Translating that emerging language is the challenge Stevens Institute of Technology computer science master’s degree students Girish Bundhrani, Preet Jhanglani and Hrishikesh Kanade and their advisors tackled in the 2022 Seventh Conference on Machine Translation. Better known as WMT22, this annual event is one of the world’s largest machine learning translation competitions showcasing expertise and advances in this area. The Stevens team worked on the shared task titled “Code-mixed Machine Translation.”
And while it was the first time Stevens had competed in this prestigious event, the team was able to bring home top honors: three awards for first place and one for third place.
‘We are getting closer to achieving human-like translation.’
Multilingual communities such as India and Spain are known to mix words and phrases from different languages, often in the same sentence, in a phenomenon known as code-mixing or code-switching. For WMT22, the Stevens team competed against seven other teams such as the University of Edinburgh to enable machine translation of English and Hindi inputs to Hinglish, and of Hinglish inputs to English.
“Hindi, being the fourth-largest spoken language, and using Devanagari script, is often combined with Roman script in social media applications in India and many other South Asian countries,” said Bundhrani. “With these increasing trends, it has become imperative to develop machine translation models that include Hinglish. WMT22 has been a wonderful place to explore this area and gain hands-on experience with the latest tools and techniques in the natural language processing space.”
The team’s approach was based on its research on domain adaptation (a form of transfer learning), data augmentation (addressing the challenge of limited data), back-translation (retranslating translated content back to its original language), ensemble technique (creating and combining learning models) and both existing and team-created pre-trained multilingual natural language processing models such as Google mT5 XL.
“So far, a machine can never match the accuracy of human translation,” said Jhanglani, “but with these kinds of competition and research, we are getting closer to achieving human-like translation. As a student at Stevens, I’ve appreciated the opportunity to use my theoretical knowledge into application-based projects such as this.”

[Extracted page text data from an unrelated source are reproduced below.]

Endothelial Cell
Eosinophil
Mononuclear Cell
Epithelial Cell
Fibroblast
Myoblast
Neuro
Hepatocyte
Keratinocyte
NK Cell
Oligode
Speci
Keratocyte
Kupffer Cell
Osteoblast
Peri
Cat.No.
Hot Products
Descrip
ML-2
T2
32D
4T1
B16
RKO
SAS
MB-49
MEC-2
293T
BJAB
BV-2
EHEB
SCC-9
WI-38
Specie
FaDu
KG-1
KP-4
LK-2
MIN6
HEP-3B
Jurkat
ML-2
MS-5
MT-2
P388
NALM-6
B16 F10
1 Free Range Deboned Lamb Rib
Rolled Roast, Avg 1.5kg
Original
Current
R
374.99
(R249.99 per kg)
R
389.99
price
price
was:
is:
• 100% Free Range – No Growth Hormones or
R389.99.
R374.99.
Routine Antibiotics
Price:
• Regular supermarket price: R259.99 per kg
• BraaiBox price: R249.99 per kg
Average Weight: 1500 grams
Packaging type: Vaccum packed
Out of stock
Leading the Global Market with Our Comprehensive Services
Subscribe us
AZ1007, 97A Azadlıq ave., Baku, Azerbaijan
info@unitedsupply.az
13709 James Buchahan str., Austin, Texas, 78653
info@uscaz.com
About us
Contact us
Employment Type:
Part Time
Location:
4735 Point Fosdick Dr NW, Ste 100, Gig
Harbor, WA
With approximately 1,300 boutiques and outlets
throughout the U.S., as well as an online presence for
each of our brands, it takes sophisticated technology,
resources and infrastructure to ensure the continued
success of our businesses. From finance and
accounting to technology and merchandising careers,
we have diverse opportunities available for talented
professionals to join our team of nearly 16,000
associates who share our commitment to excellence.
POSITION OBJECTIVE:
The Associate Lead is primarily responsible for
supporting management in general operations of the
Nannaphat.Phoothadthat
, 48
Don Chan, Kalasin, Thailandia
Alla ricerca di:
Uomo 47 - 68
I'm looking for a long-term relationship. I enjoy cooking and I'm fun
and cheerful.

The team earned first place in the translation of Hinglish to English in both the WER (word error recognition) and ROUGE-L (recall-oriented understudy for gisting evaluation) metrics, as well as first place in WER and third place in ROUGE-L for its translation of Hindi and English to Hinglish.
“Stevens has a proud tradition and records in athletic competitions, and we believe we can also pursue the same in scientific competitions,” said Jia Xu, assistant professor in the Department of Computer Science, and the team’s co-advisor with Abdul Rafae Khan, postdoctoral researcher at Stevens. “Even so, I was surprised by the fast learning of these students. They had no experience in natural language processing research, and in a few months, they were competing with researchers who have been working on machine translation for years. Their knowledge, dedication, persistence and unity were the keys to their outperforming.”
In December, at the 2022 Conference on Empirical Methods in Natural Language Processing, the team will travel to Dubai to present its systems and network with others in the field.